== PROBLEM ==
Answer these from the text about The Comic Book Greats:
(a) Who directed the series?
(b) Where was the series produced?
(c) In the fourth episode, how many minutes did Rob Liefeld and Todd McFarlane have to design a character?

- Genre: Interview
- Created by: Stan Lee
- Directed by: Rick Stawinski
- Starring: Stan Lee
- Composers: Rick and Rob Stawinski
- Country of origin: United States
- Original language: English
- No. of episodes: 13

Production
- Executive producers: Peter Bierstedt, Stan Lee, Michael R. Rielly
- Producer: Paul Burke
- Production location: Los Angeles
- Cinematography: Dennis Weiler, Dave Jenkins
- Editor: Dan Fox
- Production company: Excelsior Productions

Original release
- Release: 1991 – 1992

= The Comic Book Greats =

The Comic Book Greats is a 1991 documentary series produced by Stabur Home Video. The series was hosted by Stan Lee. Stan interviewed a different comic book artist for each episode. The artists interviewed include Todd McFarlane, Rob Liefeld, Jim Lee, Whilce Portacio, Sergio Aragonés, Chris Claremont, Bob Kane, John Romita Sr., John Romita Jr. and Will Eisner.

==Episodes==

| No. | Title | Original release date |
| 1 | "Todd McFarlane Interview" | 1991 |
| 2 | "Rob Liefeld Interview" | 1991 |
| 3 | "Sergio Aragonés Interview" | 1991 |
| 4 | "Overkill with Todd McFarlane and Rob Liefeld" | 1991 |
Stan Lee challenges Rob Liefeld and Todd McFarlane to design a character in twenty minutes with the name "Over Kill". The character Liefeld and McFarlane came up with became the basis for the character Overt-Kill.

== SUPPLIED MATERIAL ==

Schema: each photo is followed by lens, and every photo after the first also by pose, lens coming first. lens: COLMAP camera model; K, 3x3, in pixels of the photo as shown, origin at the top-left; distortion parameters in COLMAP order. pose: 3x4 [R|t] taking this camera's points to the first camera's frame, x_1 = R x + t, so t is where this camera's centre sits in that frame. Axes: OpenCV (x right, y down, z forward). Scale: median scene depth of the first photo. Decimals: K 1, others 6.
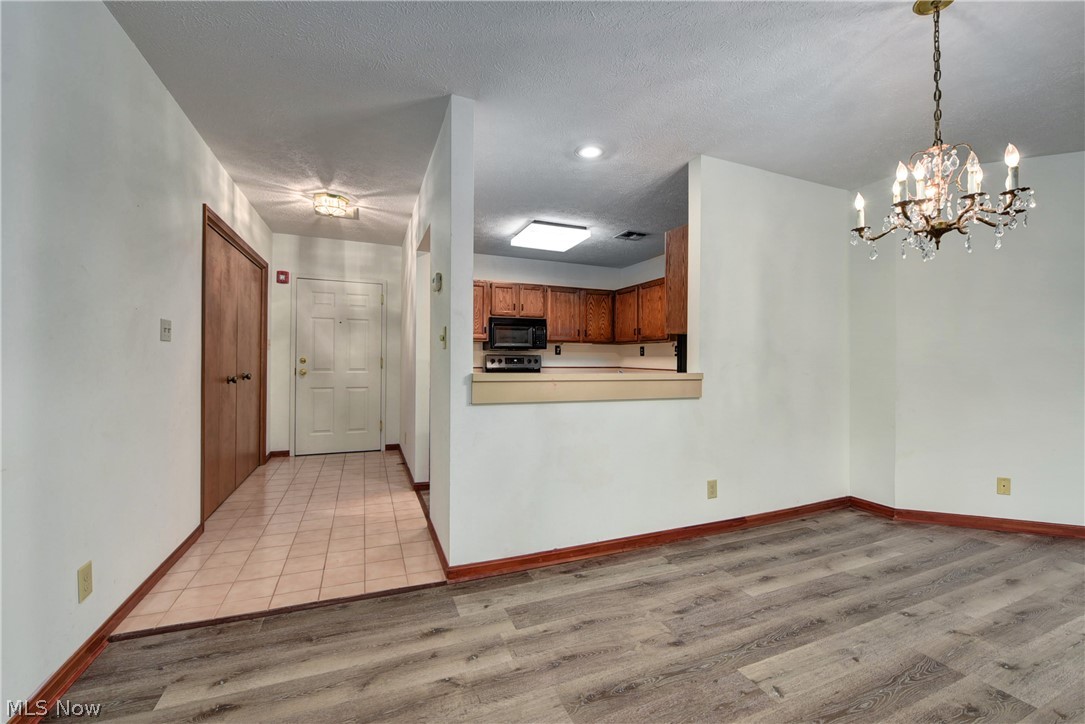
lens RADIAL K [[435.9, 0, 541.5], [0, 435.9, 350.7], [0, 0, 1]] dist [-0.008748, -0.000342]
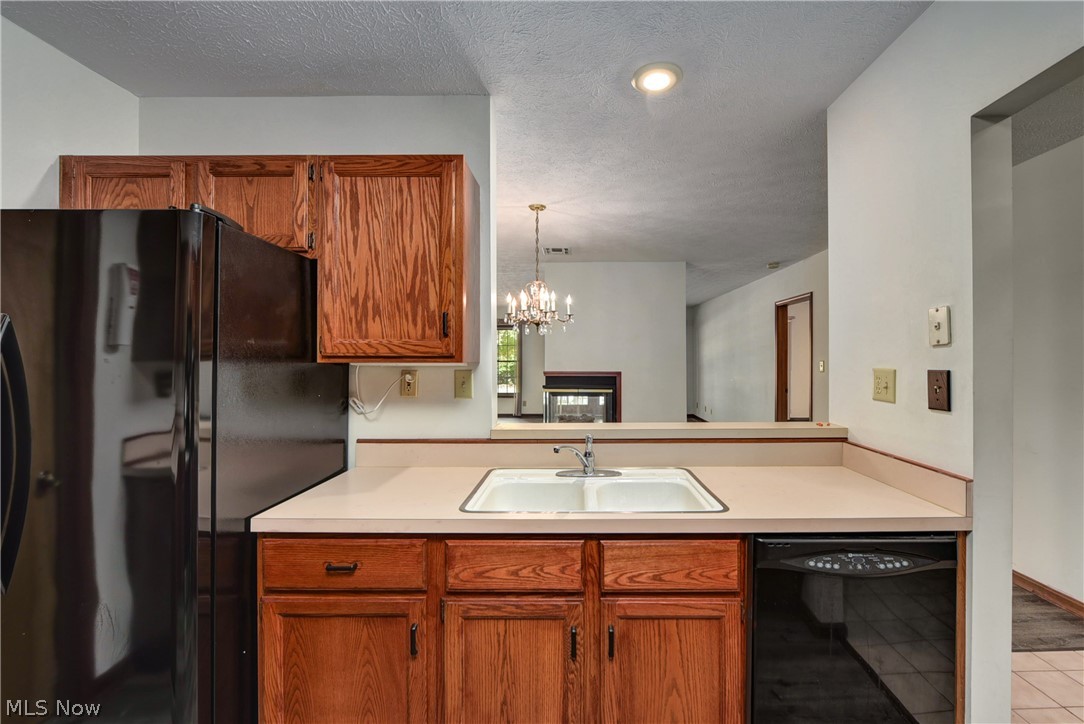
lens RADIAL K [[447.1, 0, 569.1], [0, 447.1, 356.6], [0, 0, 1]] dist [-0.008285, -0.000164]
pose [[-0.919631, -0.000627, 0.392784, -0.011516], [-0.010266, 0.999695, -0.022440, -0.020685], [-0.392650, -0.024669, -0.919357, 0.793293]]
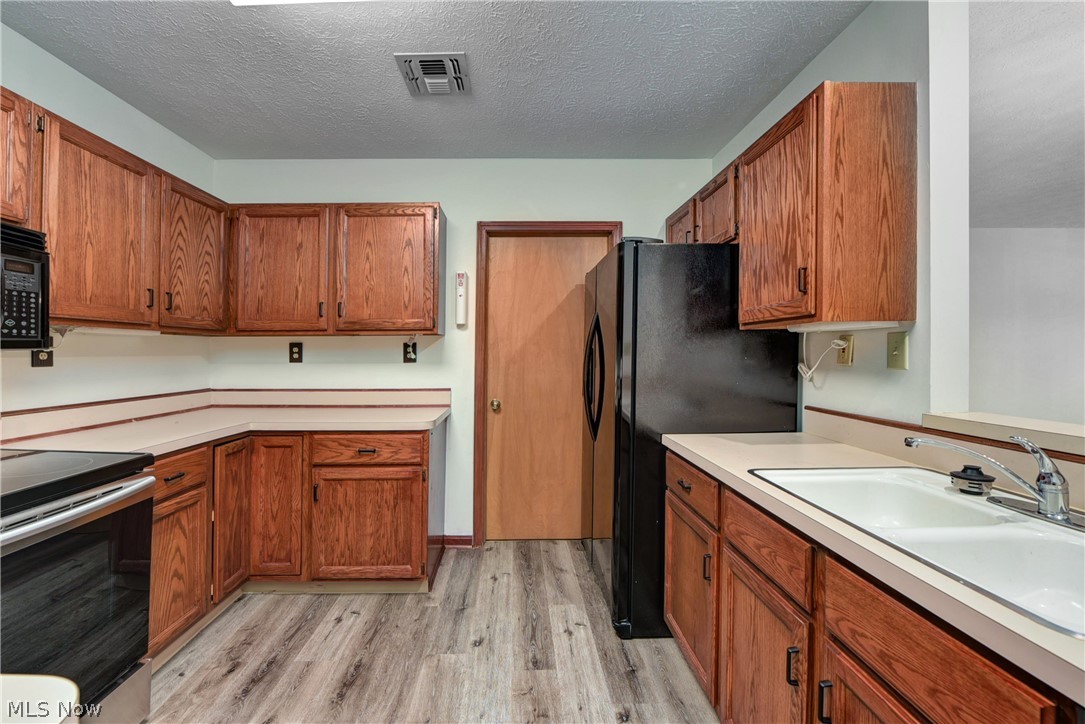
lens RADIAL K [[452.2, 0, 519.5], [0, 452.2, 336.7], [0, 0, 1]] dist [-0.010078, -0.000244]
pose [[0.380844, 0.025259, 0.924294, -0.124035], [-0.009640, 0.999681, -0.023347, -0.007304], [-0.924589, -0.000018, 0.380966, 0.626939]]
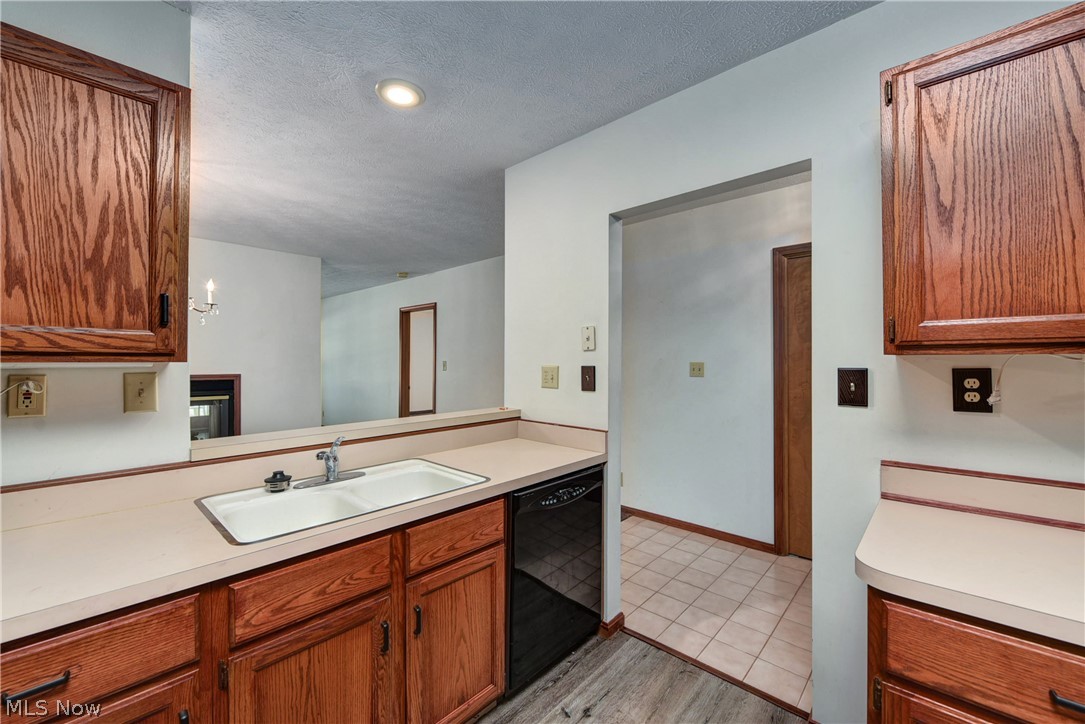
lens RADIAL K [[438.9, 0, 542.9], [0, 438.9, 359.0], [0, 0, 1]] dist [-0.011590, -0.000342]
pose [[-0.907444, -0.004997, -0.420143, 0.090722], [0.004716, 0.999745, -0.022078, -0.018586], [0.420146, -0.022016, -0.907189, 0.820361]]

== TASK RESULT ==
(a) Rick Stawinski
(b) Los Angeles
(c) Twenty minutes